Brief a:
Set down, word for word, the part of the passage on monitoring dedicated servers that begins with the words "- Security Auditing: Monitor" and ends after the words "they are stored.".
**** Selected extract
Why Bare Metal Monitoring is Critical for Your Dedicated Server
Dedicated servers from Valebyte offer unparalleled performance, control, and security. However, with great power comes the responsibility of meticulous management. Monitoring your bare metal server with tools like Prometheus and Grafana is not just an option; it's a necessity for:
- Proactive Issue Resolution: Identify potential problems like high CPU usage, low disk space, or network bottlenecks before they impact your services.
- Performance Optimization: Understand resource utilization patterns to fine-tune your applications, databases, or game servers for maximum efficiency.
- Uptime Assurance: Receive alerts for critical events, ensuring you can respond quickly to maintain service availability for your users, clients, or players.
- Capacity Planning: Gather historical data to make informed decisions about scaling your infrastructure as your needs grow.
- Security Auditing: Monitor unusual network activity or resource spikes that could indicate a security incident.
Prometheus is an open-source monitoring system with a dimensional data model, flexible query language (PromQL), efficient time-series database, and a modern alerting approach. Grafana, on the other hand, is a leading open-source platform for monitoring and observability, allowing you to query, visualize, alert on, and explore your metrics no matter where they are stored.
********
Brief b:
Extract the lines of the entries below verbatim, starting at the top of the entries and ending after the line that contains "تتوفر شركات عديدة". Leave the pictures out.
**** Data extract
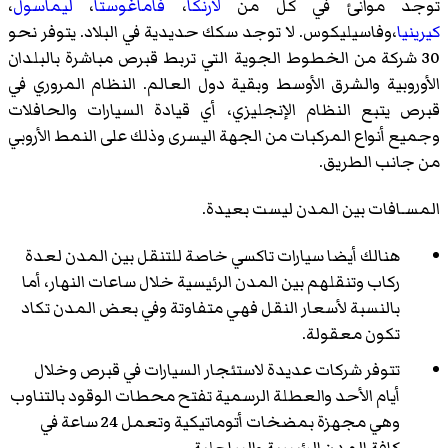
توجد موانئ في كل من
لارنكا
،
فاماغوستا
،
ليماسول
،
كيرينيا
،وفاسيليكوس. لا توجد سكك حديدية في البلاد. يتوفر نحو
30 شركة من الخطوط الجوية التي تربط قبرص مباشرة بالبلدان
الأوروبية والشرق الأوسط وبقية دول العالم. النظام المروري في
قبرص يتبع النظام الإنجليزي، أي قيادة السيارات والحافلات
وجميع أنواع المركبات من الجهة اليسرى وذلك على النمط الأروبي
من جانب الطريق.
المسـافات بين المدن ليست بعيدة.
هنالك أيضا سيارات تاكسي خاصة للتنقل بين المدن لعدة
ركاب وتنقلهم بين المدن الرئيسية خلال ساعات النهار، أما
بالنسبة لأسعار النقل فهي متفاوتة وفي بعض المدن تكاد
تكون معقولة.
تتوفر شركات عديدة لاستئجار السيارات في قبرص وخلال
أيام الأحد والعطلة الرسمية تفتح محطات الوقود بالتناوب
وهي مجهزة بمضخات أتوماتيكية وتعمل 24 ساعة في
********
Reply a:
- Security Auditing: Monitor unusual network activity or resource spikes that could indicate a security incident.
Prometheus is an open-source monitoring system with a dimensional data model, flexible query language (PromQL), efficient time-series database, and a modern alerting approach. Grafana, on the other hand, is a leading open-source platform for monitoring and observability, allowing you to query, visualize, alert on, and explore your metrics no matter where they are stored.

Reply b:
توجد موانئ في كل من
لارنكا
،
فاماغوستا
،
ليماسول
،
كيرينيا
،وفاسيليكوس. لا توجد سكك حديدية في البلاد. يتوفر نحو
30 شركة من الخطوط الجوية التي تربط قبرص مباشرة بالبلدان
الأوروبية والشرق الأوسط وبقية دول العالم. النظام المروري في
قبرص يتبع النظام الإنجليزي، أي قيادة السيارات والحافلات
وجميع أنواع المركبات من الجهة اليسرى وذلك على النمط الأروبي
من جانب الطريق.
المسـافات بين المدن ليست بعيدة.
هنالك أيضا سيارات تاكسي خاصة للتنقل بين المدن لعدة
ركاب وتنقلهم بين المدن الرئيسية خلال ساعات النهار، أما
بالنسبة لأسعار النقل فهي متفاوتة وفي بعض المدن تكاد
تكون معقولة.
تتوفر شركات عديدة لاستئجار السيارات في قبرص وخلال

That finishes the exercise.